O seguro de arrendamento é obrigatório em Portugal?

O Artigo 1429.º obriga ao seguro contra o risco de incêndio das frações autónomas e partes comuns do edifício em propriedade horizontal. Esta norma não torna, por si só, obrigatório todo o seguro de recheio, responsabilidade civil do inquilino, catástrofes naturais ou multirriscos. Verifique o contrato e a apólice quanto a exigências adicionais acordadas.

O seguro do senhorio cobre os pertences do inquilino?

Não presuma que cobre. A resposta depende dos bens e pessoas seguras, limites e exclusões previstos na apólice. O inquilino deve obter confirmação escrita da seguradora ou contratar cobertura adequada para os seus bens pessoais.

O contrato pode obrigar o inquilino a fazer seguro em Portugal?

O contrato pode conter uma cláusula de seguro. Identifique claramente os riscos, o capital seguro, a prova, as obrigações de renovação e as consequências, e procure revisão jurídica se a exequibilidade for relevante. Essa cláusula contratual é distinta do dever do proprietário previsto no Artigo 1429.º.
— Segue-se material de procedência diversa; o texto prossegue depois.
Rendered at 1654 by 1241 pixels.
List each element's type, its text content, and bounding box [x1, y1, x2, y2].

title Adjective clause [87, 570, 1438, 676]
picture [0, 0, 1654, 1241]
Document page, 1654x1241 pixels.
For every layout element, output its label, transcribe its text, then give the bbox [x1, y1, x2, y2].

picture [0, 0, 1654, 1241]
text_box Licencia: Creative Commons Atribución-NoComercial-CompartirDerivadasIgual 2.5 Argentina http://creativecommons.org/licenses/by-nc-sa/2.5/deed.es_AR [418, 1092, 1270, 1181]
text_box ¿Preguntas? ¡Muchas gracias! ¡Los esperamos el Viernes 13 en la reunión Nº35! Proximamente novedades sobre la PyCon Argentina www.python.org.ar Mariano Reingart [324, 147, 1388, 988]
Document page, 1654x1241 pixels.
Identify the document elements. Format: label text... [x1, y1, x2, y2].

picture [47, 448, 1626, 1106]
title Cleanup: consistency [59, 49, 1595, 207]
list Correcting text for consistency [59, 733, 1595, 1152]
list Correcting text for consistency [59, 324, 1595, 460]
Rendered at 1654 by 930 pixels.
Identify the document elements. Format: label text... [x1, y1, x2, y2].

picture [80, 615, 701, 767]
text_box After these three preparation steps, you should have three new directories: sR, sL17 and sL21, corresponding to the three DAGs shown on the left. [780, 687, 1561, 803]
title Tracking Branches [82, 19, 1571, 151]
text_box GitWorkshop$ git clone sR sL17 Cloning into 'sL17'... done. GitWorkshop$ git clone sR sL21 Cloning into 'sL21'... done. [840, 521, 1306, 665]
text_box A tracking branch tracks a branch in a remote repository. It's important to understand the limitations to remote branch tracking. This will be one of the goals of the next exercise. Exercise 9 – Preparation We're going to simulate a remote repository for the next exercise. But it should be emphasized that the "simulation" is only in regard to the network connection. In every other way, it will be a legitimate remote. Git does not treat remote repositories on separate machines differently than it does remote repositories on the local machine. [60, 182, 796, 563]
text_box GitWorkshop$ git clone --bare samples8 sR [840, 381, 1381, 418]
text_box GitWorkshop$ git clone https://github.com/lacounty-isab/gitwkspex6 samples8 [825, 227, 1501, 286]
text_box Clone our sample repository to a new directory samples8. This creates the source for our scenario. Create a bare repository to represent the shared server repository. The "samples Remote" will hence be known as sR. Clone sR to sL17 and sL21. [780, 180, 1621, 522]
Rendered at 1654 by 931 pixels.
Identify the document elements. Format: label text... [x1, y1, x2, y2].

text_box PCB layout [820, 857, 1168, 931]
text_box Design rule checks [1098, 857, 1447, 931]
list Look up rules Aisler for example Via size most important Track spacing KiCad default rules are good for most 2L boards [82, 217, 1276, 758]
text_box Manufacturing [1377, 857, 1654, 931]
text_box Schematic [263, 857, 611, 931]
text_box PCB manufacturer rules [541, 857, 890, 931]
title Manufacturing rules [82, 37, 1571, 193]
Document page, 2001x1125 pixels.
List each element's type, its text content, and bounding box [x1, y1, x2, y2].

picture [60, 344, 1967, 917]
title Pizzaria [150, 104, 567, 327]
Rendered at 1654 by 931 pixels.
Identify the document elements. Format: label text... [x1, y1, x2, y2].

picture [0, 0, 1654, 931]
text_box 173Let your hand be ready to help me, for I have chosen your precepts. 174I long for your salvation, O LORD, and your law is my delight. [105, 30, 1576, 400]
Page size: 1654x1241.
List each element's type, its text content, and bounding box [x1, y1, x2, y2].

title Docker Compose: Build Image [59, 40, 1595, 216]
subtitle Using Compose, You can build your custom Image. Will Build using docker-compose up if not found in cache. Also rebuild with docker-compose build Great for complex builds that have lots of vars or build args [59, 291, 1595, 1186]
Quanto custa o seguro de arrendamento em Portugal?

Os prémios variam consoante o capital seguro, o imóvel, os riscos, os limites, as franquias e a seguradora. Peça orçamentos escritos comparáveis e confirme que cada proposta inclui a cobertura obrigatória de incêndio e qualquer cobertura adicional realmente necessária.